* **Problem to solve**
After finding the line containing "vfov_deg: 34.0" below, please output that line and each following one through the line containing "f_number: 5", exactly as written.
━━━━━ Record excerpts
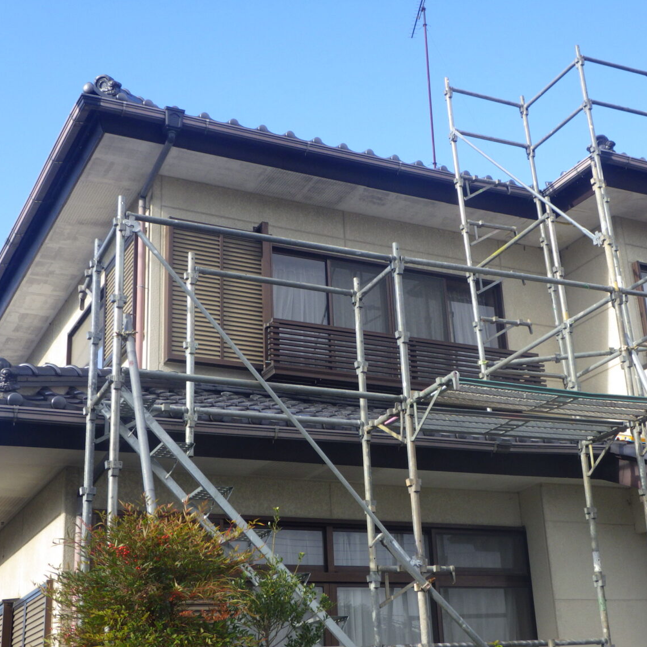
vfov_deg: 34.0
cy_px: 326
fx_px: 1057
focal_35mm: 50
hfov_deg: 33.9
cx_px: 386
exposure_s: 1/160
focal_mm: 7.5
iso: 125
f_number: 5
━━━━━━━━━━
━━━━━ Record excerpts
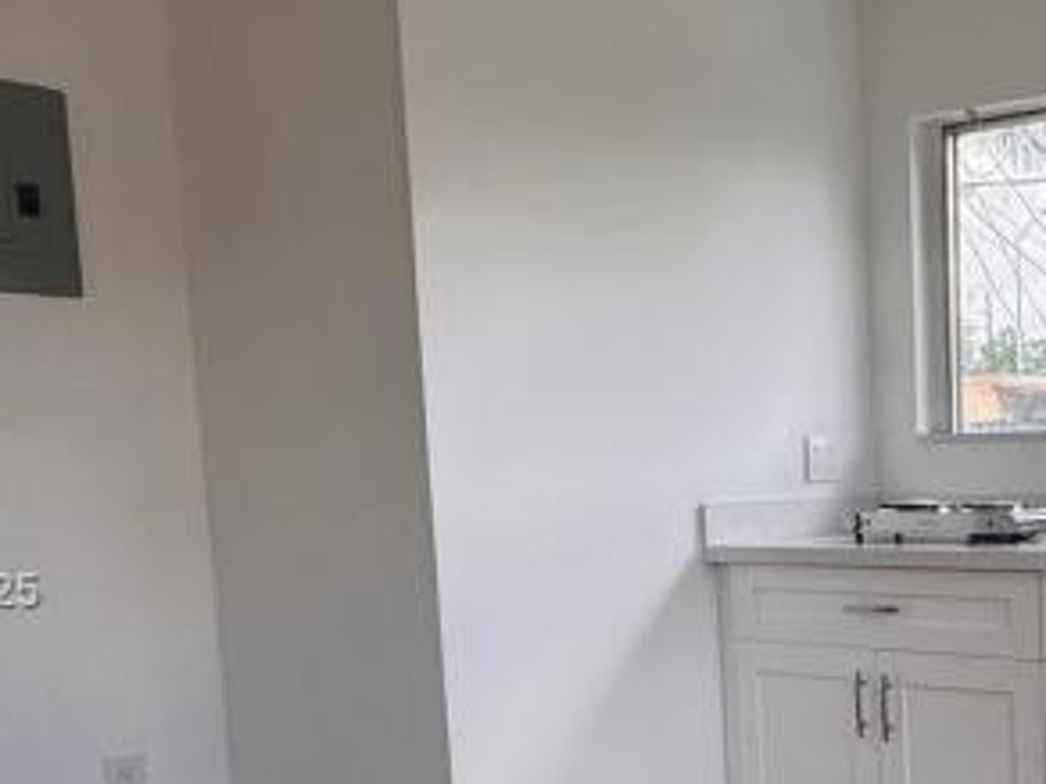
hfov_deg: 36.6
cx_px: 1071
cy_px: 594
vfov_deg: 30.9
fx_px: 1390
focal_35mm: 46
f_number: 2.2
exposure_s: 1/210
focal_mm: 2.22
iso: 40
━━━━━━━━━━
* **Response for this exercise**
vfov_deg: 34.0
cy_px: 326
fx_px: 1057
focal_35mm: 50
hfov_deg: 33.9
cx_px: 386
exposure_s: 1/160
focal_mm: 7.5
iso: 125
f_number: 5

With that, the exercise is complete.